The law “can be abused by an aggressive lawyer” and should be changed, he said. Congress can add limitations to protect innocent bystanders that do not deal directly with the debtor, he said.

In other instances, the law protects charitable and religious organizations. If a debtor donates a small percentage of its income, or if the debtor made consistent donations, the charitable organization is protected. A different law was applied in this case because a judge deemed HDL had fraudulently transferred money to BlueWave.

St. Andrews has become more suspicious of donors, said Turner, the finance chairman. Generally, churches do not keep large amounts of savings. Whatever they get, they spend.
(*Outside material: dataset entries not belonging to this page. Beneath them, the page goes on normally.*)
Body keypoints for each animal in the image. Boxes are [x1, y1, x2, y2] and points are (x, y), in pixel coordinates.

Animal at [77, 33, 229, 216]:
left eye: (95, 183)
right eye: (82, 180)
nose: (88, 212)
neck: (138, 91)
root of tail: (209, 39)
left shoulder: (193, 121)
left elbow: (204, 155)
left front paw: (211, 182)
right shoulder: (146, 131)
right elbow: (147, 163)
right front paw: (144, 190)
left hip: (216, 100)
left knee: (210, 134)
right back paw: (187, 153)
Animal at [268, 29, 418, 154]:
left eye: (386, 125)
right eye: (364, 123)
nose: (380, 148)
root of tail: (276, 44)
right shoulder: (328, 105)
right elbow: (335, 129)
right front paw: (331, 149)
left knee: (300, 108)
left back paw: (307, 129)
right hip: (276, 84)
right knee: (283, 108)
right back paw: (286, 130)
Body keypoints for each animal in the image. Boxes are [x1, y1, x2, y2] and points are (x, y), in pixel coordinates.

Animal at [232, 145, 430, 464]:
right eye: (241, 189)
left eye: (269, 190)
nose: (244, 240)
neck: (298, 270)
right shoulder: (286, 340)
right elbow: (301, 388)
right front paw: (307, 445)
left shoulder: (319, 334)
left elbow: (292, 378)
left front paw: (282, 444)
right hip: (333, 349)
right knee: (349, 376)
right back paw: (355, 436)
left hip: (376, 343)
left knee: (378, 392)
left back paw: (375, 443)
They are not prepared to have those gifts rescinded.

“Churches don’t look a gift horse in the mouth," said Turner, who was chief financial officer at a hospital before he retired. “It’s a problem churches have, and generally you don’t get caught up in a mess like this.”
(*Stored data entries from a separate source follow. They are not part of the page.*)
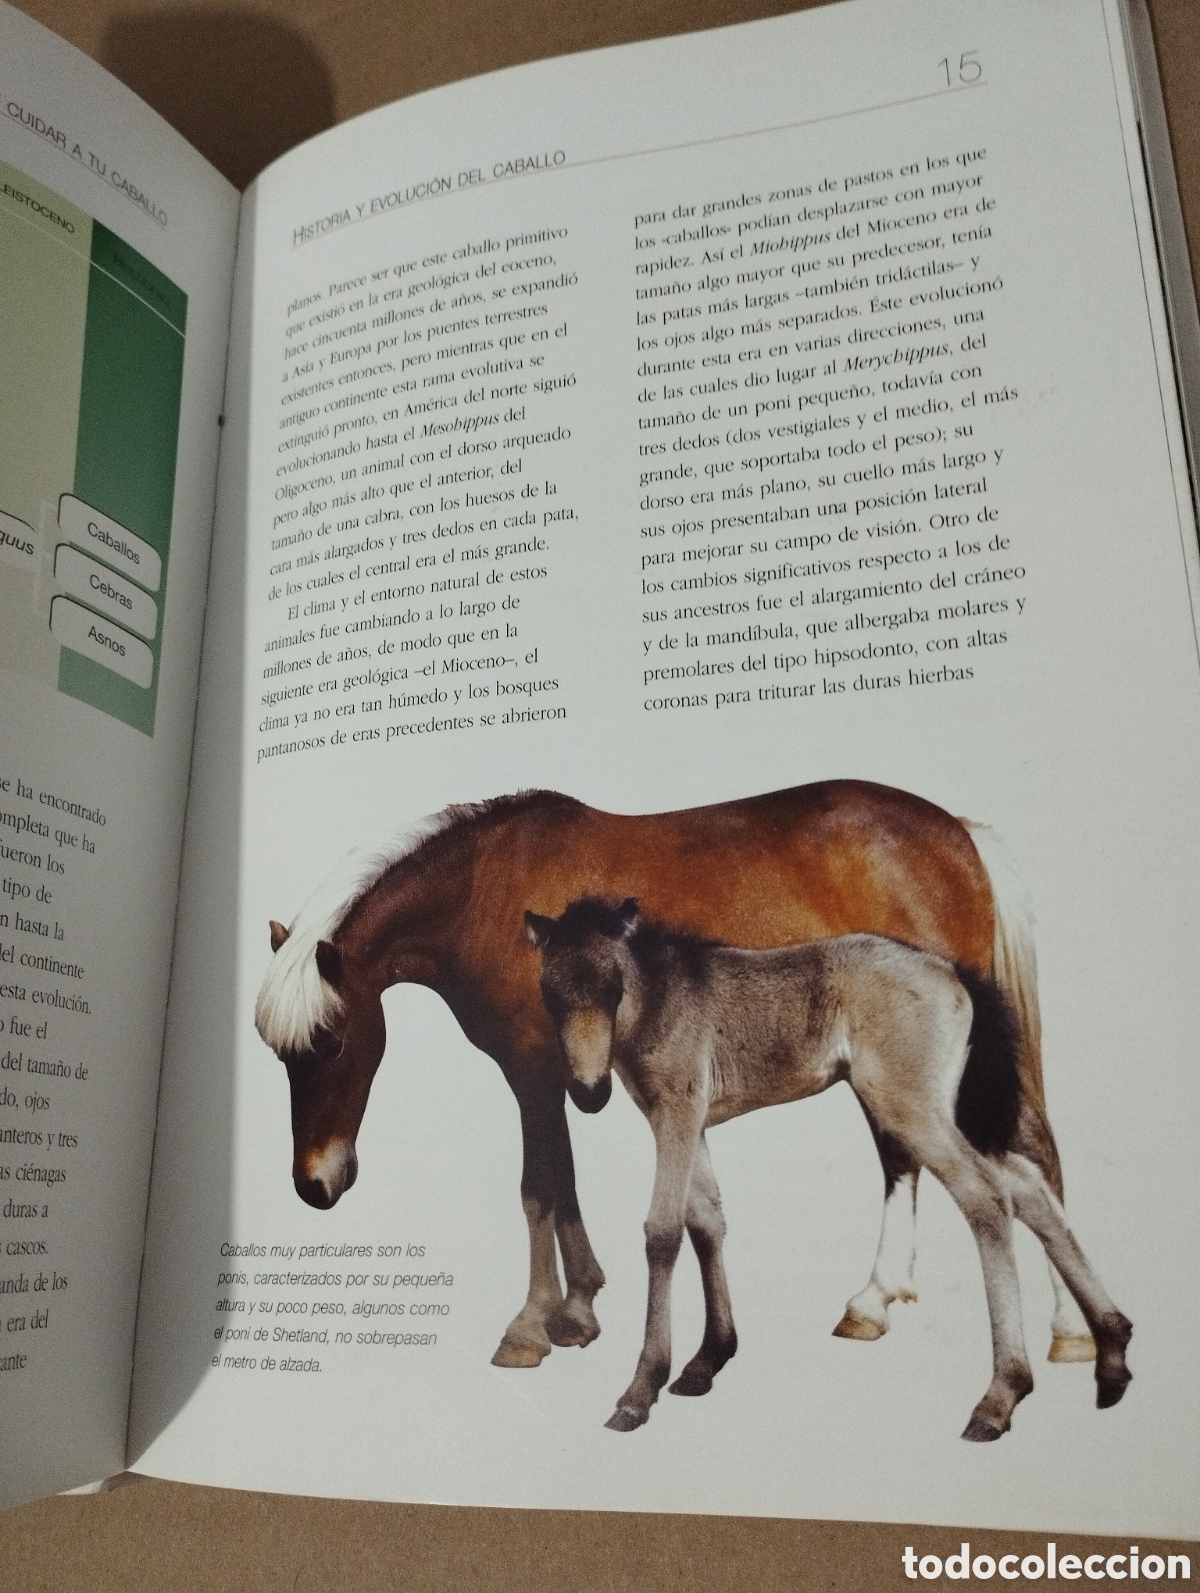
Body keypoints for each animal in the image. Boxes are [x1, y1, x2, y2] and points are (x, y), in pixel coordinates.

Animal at [253, 781, 1094, 1371]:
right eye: (281, 1054)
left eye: (331, 1041)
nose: (314, 1185)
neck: (489, 893)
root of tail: (958, 830)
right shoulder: (560, 1076)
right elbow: (563, 1185)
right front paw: (579, 1308)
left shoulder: (531, 1073)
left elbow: (538, 1189)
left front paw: (533, 1325)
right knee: (921, 1157)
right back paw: (880, 1301)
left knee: (1020, 1155)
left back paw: (1068, 1327)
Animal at [525, 896, 1132, 1439]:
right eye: (550, 995)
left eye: (613, 988)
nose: (589, 1093)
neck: (662, 997)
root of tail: (953, 971)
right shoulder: (688, 1121)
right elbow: (708, 1220)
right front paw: (708, 1361)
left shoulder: (676, 1111)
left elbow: (663, 1231)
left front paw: (640, 1390)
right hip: (940, 1111)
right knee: (1030, 1190)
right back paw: (1111, 1353)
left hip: (910, 1109)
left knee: (987, 1195)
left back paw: (1001, 1395)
Michele McKinnon, a McGuireWoods lawyer specializing in nonprofits, said it is somewhat rare for charitable organizations to be forced to pay back their gifts. Churches and other nonprofits should know who their donors are and where they do business. They should pay attention to the news to know which companies are facing financial difficulty. Most charities are not thinking about this sort of thing, McKinnon said — they tend to believe their gifts are permanent. “Trustees are getting more aggressive, particularly when lots of money has gone to charity,” she added.

To cut a check for about $520,000, St. Andrew’s needed help. It took out a loan using its property’s equity and refinanced its mortgage. Its monthly payment ballooned from roughly $4,000 to $7,000. It will take the church 15 years to pay off the mortgage.

Church leadership explained to the congregation what happened. To save costs, it stopped buying choir music and slashed the staff’s raises. To bring in more money, it started hosting spaghetti dinner nights. Turner told the congregation that it had to adjust to a new reality.